How Does Blockchain Fit into the IoT?

Man standing at a freight depot coordinating vessels.
Transportation companies can rely on a blockchain-enabled IoT to store details about inventory (like temperature, condition, location, and arrival time) at every point in the trip, and every stakeholder can trust the data since it’s blockchained.

There’s a certain synergy that comes from combining two disparate – and often emerging – technologies. Sometimes, it redefines the space both were operating in so fundamentally that it’s like they were always made for each other. Consider how mobile tech like personal digital assistants, when married with cellular and wireless standards, quickly evolved into smartphones – disrupting the entire industry in the process.

Another such opportunity might be about to happen as businesses take their first tentative steps towards combining the Internet of Things with blockchain technology.

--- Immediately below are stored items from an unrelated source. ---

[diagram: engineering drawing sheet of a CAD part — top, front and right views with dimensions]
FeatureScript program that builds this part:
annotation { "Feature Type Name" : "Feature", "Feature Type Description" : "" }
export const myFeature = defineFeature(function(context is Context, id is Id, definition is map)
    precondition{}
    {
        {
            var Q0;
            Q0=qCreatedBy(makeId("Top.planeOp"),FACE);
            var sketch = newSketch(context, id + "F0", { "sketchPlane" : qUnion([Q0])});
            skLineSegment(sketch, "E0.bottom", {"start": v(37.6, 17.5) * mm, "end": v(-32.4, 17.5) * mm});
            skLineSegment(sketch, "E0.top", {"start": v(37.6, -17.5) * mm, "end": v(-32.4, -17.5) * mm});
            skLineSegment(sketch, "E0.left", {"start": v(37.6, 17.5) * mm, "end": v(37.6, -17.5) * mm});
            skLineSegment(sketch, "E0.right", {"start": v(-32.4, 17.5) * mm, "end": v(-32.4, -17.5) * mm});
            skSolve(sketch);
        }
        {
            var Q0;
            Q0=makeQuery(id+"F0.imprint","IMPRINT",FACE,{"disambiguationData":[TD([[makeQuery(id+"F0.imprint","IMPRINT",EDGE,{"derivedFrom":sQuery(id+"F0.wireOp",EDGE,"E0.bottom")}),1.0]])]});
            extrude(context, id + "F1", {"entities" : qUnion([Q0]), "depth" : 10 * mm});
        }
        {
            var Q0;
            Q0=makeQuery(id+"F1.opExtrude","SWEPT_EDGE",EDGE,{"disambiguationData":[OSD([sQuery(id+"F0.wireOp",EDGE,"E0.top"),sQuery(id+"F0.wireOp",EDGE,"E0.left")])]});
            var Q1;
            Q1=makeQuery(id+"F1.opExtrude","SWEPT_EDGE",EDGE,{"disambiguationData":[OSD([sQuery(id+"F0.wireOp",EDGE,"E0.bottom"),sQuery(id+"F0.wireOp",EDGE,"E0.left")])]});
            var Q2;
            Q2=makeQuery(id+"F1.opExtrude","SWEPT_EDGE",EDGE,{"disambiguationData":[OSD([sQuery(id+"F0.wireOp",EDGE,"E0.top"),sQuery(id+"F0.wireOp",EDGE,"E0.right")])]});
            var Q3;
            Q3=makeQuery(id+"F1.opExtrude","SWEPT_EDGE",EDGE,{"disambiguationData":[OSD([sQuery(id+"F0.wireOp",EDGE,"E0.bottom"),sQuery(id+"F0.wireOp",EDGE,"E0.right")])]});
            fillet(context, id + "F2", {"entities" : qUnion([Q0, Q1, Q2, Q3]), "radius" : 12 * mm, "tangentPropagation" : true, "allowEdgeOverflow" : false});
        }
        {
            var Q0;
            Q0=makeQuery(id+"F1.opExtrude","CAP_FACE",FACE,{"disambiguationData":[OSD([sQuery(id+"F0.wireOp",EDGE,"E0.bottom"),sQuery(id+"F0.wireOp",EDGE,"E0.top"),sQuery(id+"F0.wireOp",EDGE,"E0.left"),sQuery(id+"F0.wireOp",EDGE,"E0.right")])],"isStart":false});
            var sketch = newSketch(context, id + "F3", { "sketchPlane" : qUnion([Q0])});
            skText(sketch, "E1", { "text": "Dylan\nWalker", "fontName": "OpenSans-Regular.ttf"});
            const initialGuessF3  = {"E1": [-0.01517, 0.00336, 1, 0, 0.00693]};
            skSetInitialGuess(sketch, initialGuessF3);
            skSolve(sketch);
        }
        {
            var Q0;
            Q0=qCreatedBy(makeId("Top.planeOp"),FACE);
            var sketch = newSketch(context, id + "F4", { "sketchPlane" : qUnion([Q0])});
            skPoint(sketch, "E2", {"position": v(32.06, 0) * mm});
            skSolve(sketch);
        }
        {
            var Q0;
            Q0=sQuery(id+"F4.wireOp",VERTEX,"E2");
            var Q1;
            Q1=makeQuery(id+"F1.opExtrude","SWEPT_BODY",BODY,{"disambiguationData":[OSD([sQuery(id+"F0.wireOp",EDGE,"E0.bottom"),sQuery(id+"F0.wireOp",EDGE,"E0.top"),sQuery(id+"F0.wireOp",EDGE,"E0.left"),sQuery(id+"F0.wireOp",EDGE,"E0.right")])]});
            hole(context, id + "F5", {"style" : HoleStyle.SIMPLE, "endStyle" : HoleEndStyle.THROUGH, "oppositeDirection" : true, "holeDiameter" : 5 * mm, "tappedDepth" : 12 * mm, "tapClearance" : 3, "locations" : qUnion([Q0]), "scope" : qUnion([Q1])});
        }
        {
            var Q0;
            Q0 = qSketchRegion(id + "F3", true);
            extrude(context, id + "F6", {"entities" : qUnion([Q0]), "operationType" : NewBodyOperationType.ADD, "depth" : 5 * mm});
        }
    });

You might know blockchain from its (much maligned) association with cryptocurrencies like Bitcoin and various ICOs (Initial Coin Offerings). But blockchain is really much more than that. A blockchain is a sort of distributed, secure ledger. It’s composed of a list of records (referred to as blocks) that are linked using cryptography, so the data encoded within it is trusted and secure for all authorized parties with the appropriate keys.

Natural partners

And that makes blockchain a natural partner to the IoT, which, at its core, is a distributed network of devices that need to continuously exchange information between “things” and other nodes in the network, including data centers and the cloud.

There are a number of reasons why blockchain makes sense in the IoT. Consider enterprise security, for example. Data security is an evolving model for most IoT platforms and businesses cases, and that means there are opportunities for solutions like blockchain to make a real difference. Hackers and cybercriminals can and do target networks, and the IoT is vulnerable, especially given the lack of interoperability standards and sometimes-poor security built into many IoT endpoint devices.

Addressing security concernts

Blockchain is a remedy to a lot of the IoT’s security concerns – it can be used to make trusted data sets that can be shared with confidence among multiple users and stakeholders or even among connected devices, and given the distributed nature of blockchain, it can do this without relying on any centralized control or management. Blockchain offers IoT systems hash-based security and methods for detecting intrusions by malicious users, and therefore offers a path to mitigating threats.

This can also contribute to cost savings, because the inherent trustworthiness of blockchain transactions means that the network doesn’t need to rely on redundant, intermediate authentications.

Recording detailed metadata

Moreover, blockchain solves other problems as well. It can allow systems to record detailed metadata histories of the network’s activity, which can be useful both for process improvement analysis and regulatory compliance purposes. Software updates can be pushed through the blockchain with secure cryptographic keys for IoT devices to validate and install automatically. And blockchain can automate the process of making payments based on the status of network activities – for example, when a service is completed within the network, vendors and partners can be notified or paid.

There are already several blockchain platforms emerging which have been designed expressly for the IoT, and a handful of significant enterprises have partnered with them to deploy blockchain-enabled IoTs. Fujitsu, for example, is leaning on blockchain in a proof-of-concept immutable data storage solution that enables secure audit trails across production environments and supply chains. And Volkswagen is planning to use its blockchain-based IoT to enable autonomous cars to operate and receive wireless “over the air” updates.

These early business cases aside, the applications for blockchain in the IoT are legion. Transportation companies can rely on a blockchain-enabled IoT to store details about inventory (like temperature, condition, location, and arrival time) at every point in the trip, and every stakeholder can trust the data since it’s blockchained. Aircraft maintainers can rely on the tamper-free blockchain ledgers to certify maintenance records, parts condition, and compliance data. There’s little doubt the future of IoT includes blockchain.